* Record set *
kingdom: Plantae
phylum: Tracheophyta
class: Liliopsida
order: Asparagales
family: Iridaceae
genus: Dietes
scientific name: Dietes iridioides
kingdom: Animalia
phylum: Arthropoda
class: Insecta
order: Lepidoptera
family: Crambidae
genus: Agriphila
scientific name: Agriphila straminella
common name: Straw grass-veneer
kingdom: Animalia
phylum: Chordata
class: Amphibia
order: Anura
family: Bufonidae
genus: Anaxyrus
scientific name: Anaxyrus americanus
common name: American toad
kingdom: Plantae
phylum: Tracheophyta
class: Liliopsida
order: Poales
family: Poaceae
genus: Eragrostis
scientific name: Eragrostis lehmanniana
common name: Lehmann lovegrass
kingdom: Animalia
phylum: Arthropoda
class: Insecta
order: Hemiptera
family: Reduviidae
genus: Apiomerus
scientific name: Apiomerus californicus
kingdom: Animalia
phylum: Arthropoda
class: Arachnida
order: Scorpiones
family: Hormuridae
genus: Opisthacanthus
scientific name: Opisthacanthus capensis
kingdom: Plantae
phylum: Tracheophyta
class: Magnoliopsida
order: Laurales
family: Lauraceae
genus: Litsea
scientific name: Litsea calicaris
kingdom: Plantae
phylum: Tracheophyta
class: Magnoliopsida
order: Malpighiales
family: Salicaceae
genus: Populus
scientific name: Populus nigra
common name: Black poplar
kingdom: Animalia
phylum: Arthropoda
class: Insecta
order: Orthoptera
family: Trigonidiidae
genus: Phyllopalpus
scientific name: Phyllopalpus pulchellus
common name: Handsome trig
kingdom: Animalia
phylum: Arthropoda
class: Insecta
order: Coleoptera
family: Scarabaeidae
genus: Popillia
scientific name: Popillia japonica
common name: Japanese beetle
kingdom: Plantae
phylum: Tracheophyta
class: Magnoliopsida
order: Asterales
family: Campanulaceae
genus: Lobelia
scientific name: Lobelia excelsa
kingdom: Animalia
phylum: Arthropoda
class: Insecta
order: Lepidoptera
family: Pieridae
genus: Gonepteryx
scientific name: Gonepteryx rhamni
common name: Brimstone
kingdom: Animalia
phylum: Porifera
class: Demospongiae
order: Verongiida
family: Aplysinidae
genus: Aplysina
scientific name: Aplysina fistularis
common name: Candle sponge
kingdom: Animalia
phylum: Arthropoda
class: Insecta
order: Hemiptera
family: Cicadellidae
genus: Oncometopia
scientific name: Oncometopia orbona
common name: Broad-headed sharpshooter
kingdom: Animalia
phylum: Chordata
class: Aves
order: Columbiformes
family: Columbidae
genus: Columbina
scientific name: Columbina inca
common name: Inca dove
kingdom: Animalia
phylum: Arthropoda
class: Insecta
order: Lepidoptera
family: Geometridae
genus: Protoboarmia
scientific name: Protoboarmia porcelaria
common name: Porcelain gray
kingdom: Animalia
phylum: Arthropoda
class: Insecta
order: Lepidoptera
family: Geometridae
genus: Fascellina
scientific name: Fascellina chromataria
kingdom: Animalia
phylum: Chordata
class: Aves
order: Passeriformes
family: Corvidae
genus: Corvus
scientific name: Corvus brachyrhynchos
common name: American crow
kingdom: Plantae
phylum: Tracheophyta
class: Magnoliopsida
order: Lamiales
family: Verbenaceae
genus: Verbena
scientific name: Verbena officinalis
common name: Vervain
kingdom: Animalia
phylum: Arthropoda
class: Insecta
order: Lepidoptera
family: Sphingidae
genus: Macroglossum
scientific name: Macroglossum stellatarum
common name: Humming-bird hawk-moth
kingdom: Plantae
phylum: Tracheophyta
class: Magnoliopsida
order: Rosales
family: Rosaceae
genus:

* Prompt *
Put the lines from the start of the items up to and including the line with "scientific name: Eragrostis lehmanniana" into a Markdown table with the columns "No." and "Entry", giving each line its row number and omitting blank lines.

* Result of the exercise *
| No. | Entry |
|---|---|
| 1 | kingdom: Plantae |
| 2 | phylum: Tracheophyta |
| 3 | class: Liliopsida |
| 4 | order: Asparagales |
| 5 | family: Iridaceae |
| 6 | genus: Dietes |
| 7 | scientific name: Dietes iridioides |
| 8 | kingdom: Animalia |
| 9 | phylum: Arthropoda |
| 10 | class: Insecta |
| 11 | order: Lepidoptera |
| 12 | family: Crambidae |
| 13 | genus: Agriphila |
| 14 | scientific name: Agriphila straminella |
| 15 | common name: Straw grass-veneer |
| 16 | kingdom: Animalia |
| 17 | phylum: Chordata |
| 18 | class: Amphibia |
| 19 | order: Anura |
| 20 | family: Bufonidae |
| 21 | genus: Anaxyrus |
| 22 | scientific name: Anaxyrus americanus |
| 23 | common name: American toad |
| 24 | kingdom: Plantae |
| 25 | phylum: Tracheophyta |
| 26 | class: Liliopsida |
| 27 | order: Poales |
| 28 | family: Poaceae |
| 29 | genus: Eragrostis |
| 30 | scientific name: Eragrostis lehmanniana |